"Please except my sincere thanks for the excellent photo of the lamented Dr. Ryerson which is an admirable likeness. It is I suppose, as nearly perfect in every respect as a statue could be. I am persuaded that the statue will be a splendid one, and I rejoice that his great name is thus to be handed down to successive generations of our Canadian youth as a sacred memory and a powerful stimulus."
[8] The Historical Paper—an abstract of which was read by Dr. Hodgins, will be found on page 26.
[9] W. Kerr, Q.C., Vice-Chancellor, of Victoria University, in explaining the causes of his absence from the ceremonies of unveiling, said:—"I thank you very much for your ever thoughtful kindness in sending me a programme of the ceremonies of unveiling of the statue of our late great chief founder of the peerless school system of Ontario. I should very much like to have the privilege of being present on the occasion and of listening to the speeches and addresses, but especially your 'Historical Paper on Education in Ontario,' which no man now living so well understands as yourself.... How often I think of the late chief's farsightedness and patriotic efforts in connection with the Upper Canada Academy and subsequently with Victoria University."...
[10] In his letter enclosing the manuscript of his address, Chancellor Fleming, said:—"I write to congratulate you on the complete success of the affair of last Friday. Even the weather was every thing we could desire. It was a genuine pleasure for me to be present on the occasion. In the few remarks I offered I meant every word I said, The only omission was the absence of any reference, or sufficient reference, to the right hand man of Dr. Ryerson during all the years he laboured. This often happens; but you have the happy consciousness that your work and your life has so largely entered into the imperishable monument which he has raised in the school system of the century."
[11] Dr. Rand, in sending the manuscript of his address, said:—"I think the exercises were very successful indeed, and that the memorial volume, if brought out with some expedition, will prove very helpful in quickening a true appreciation of the great work done by Dr.
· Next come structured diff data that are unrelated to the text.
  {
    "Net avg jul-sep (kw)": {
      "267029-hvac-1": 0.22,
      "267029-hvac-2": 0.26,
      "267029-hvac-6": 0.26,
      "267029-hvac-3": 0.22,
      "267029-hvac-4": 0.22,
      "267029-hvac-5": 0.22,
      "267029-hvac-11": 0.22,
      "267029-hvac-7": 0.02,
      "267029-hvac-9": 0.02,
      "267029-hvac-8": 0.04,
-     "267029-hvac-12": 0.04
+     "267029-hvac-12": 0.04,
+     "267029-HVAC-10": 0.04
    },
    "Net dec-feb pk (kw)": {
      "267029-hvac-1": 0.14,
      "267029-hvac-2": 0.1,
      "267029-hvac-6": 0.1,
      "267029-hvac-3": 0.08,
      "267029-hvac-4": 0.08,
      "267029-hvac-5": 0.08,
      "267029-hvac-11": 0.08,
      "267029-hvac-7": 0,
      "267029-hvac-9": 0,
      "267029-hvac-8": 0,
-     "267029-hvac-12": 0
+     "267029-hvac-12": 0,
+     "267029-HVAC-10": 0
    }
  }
Ryerson in building up the educational system of Ontario."
[12] In a letter from Barbados, dated 31st May, 1856, he said: As to education, in which you will take the greatest interest, all I can say is that my own hopes are centered in getting a good Normal School in humble imitation of yours. I think with that all will be well. If we could train good teachers we would have an admirable system. There have been some attempts, but not to much effect. I want your advice as to the establishment of this school. Tell me how to go to work to get good men, etc. I must have your plan of boarding the Normal School pupils at the public expense, which I think essential. I also want to introduce the national books (as you did). Any advice or information will be conducive to good results.
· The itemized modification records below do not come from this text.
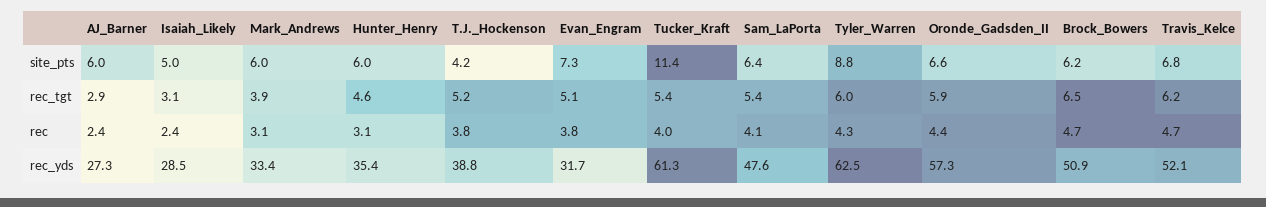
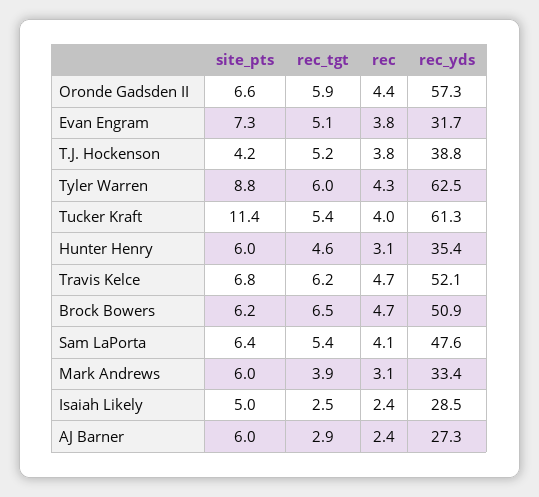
  {
    "AJ_Barner": {
      "site_pts": 6,
      "rec_tgt": 2.9,
      "rec": 2.4,
      "rec_yds": 27.3
    },
    "Isaiah_Likely": {
      "site_pts": 5,
-     "rec_tgt": 3.1,
+     "rec_tgt": 2.5,
      "rec": 2.4,
      "rec_yds": 28.5
    },
    "Mark_Andrews": {
      "site_pts": 6,
      "rec_tgt": 3.9,
      "rec": 3.1,
      "rec_yds": 33.4
    },
    "Hunter_Henry": {
      "site_pts": 6,
      "rec_tgt": 4.6,
      "rec": 3.1,
      "rec_yds": 35.4
    },
    "T.J._Hockenson": {
      "site_pts": 4.2,
      "rec_tgt": 5.2,
      "rec": 3.8,
      "rec_yds": 38.8
    },
    "Evan_Engram": {
      "site_pts": 7.3,
      "rec_tgt": 5.1,
      "rec": 3.8,
      "rec_yds": 31.7
    },
    "Tucker_Kraft": {
      "site_pts": 11.4,
      "rec_tgt": 5.4,
      "rec": 4,
      "rec_yds": 61.3
    },
    "Sam_LaPorta": {
      "site_pts": 6.4,
      "rec_tgt": 5.4,
      "rec": 4.1,
      "rec_yds": 47.6
    },
    "Tyler_Warren": {
      "site_pts": 8.8,
      "rec_tgt": 6,
      "rec": 4.3,
      "rec_yds": 62.5
    },
    "Oronde_Gadsden_II": {
      "site_pts": 6.6,
      "rec_tgt": 5.9,
      "rec": 4.4,
      "rec_yds": 57.3
    },
    "Brock_Bowers": {
      "site_pts": 6.2,
      "rec_tgt": 6.5,
      "rec": 4.7,
      "rec_yds": 50.9
    },
    "Travis_Kelce": {
      "site_pts": 6.8,
      "rec_tgt": 6.2,
      "rec": 4.7,
      "rec_yds": 52.1
    }
  }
[13] Full information in regard to the working of our system of education was communicated from time to time to the Privy Council Committee on Education in England. This was of great practical value (as he assured us) to the Right Hon. W. E. Forster, promoter of the noted English School Bill of 1870. In 1875 Mr. Forster visited the Education Department of Ontario. The Journal of Education of April, 1876, thus refers to Mr. Forster's visit:—
"During the recent visits of the Right Hon. W. E. Forster and Hepworth Dixon, Esq., to the Ontario Education Department, they were kind enough to explain and discuss some of the new problems in the English Educational system, and made enquiries as to the success of our attempts at a practical solution of the same question. The two principal subjects referred to by Mr. Forster were compulsory education and denominational schools, and on these two points full explanation of our Ontario system were given."—"Journal of Education," Province of Ontario, Volume xxviii., page 49.
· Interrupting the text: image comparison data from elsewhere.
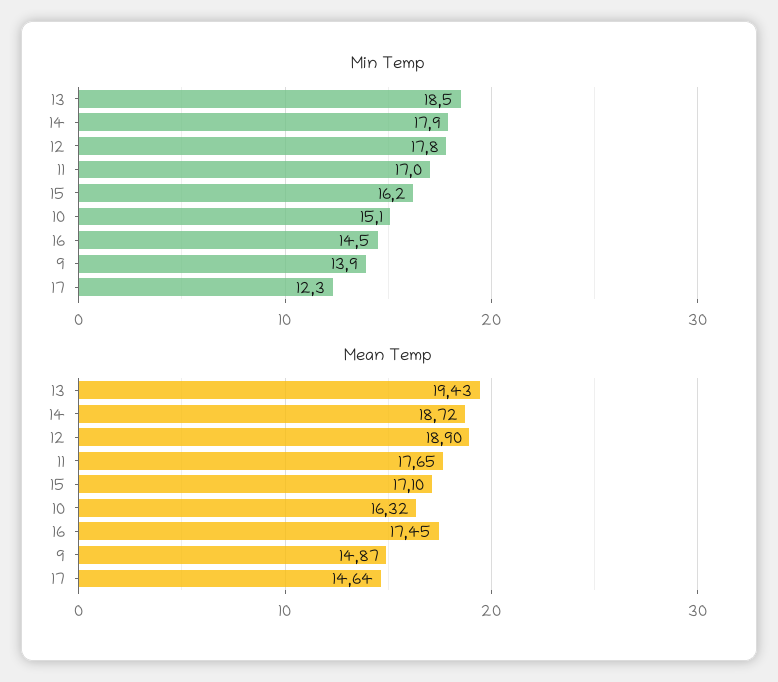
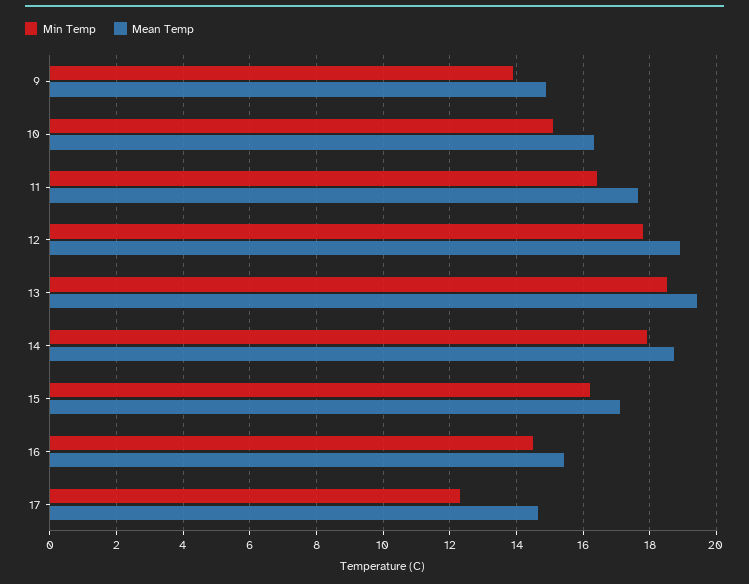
  {
    "Min Temp": {
      "13": 18.5,
      "14": 17.9,
      "12": 17.8,
-     "11": 17,
+     "11": 16.4,
      "15": 16.2,
      "10": 15.1,
      "16": 14.5,
      "9": 13.9,
      "17": 12.3
    },
    "Mean Temp": {
      "13": 19.43,
      "14": 18.72,
      "12": 18.9,
      "11": 17.65,
      "15": 17.1,
      "10": 16.32,
-     "16": 17.45,
+     "16": 15.4,
      "9": 14.87,
      "17": 14.64
    }
  }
[14] Thus, in regard to the chivalrous destruction of tea in Boston harbour, in 1773, an American historian says:
"The object of the mother country in imposing a duty of three pence per pound on tea imported by the East India Company into America, while it was twelve pence per pound in England, was mainly to break up the contraband trade of the colonial merchants with Holland and her possessions."... "Sons of the merchants [of Boston] had become rich in the traffic, and a considerable part of the large fortune which Hancock [President of the Insurgent Congress] inherited from his uncle was thus acquired."... "It was fit, then, that Hancock, was ... was respondent in the Admiralty Courts, in suits of the Crown, to recover nearly half a million of dollars, ... should be the first to affix his name to the [declaration of independence] which, if made good, would save him from ruin."...—Sabine's American Loyalists, Vol. I. (Boston, 1865), pages 8, 9, 13.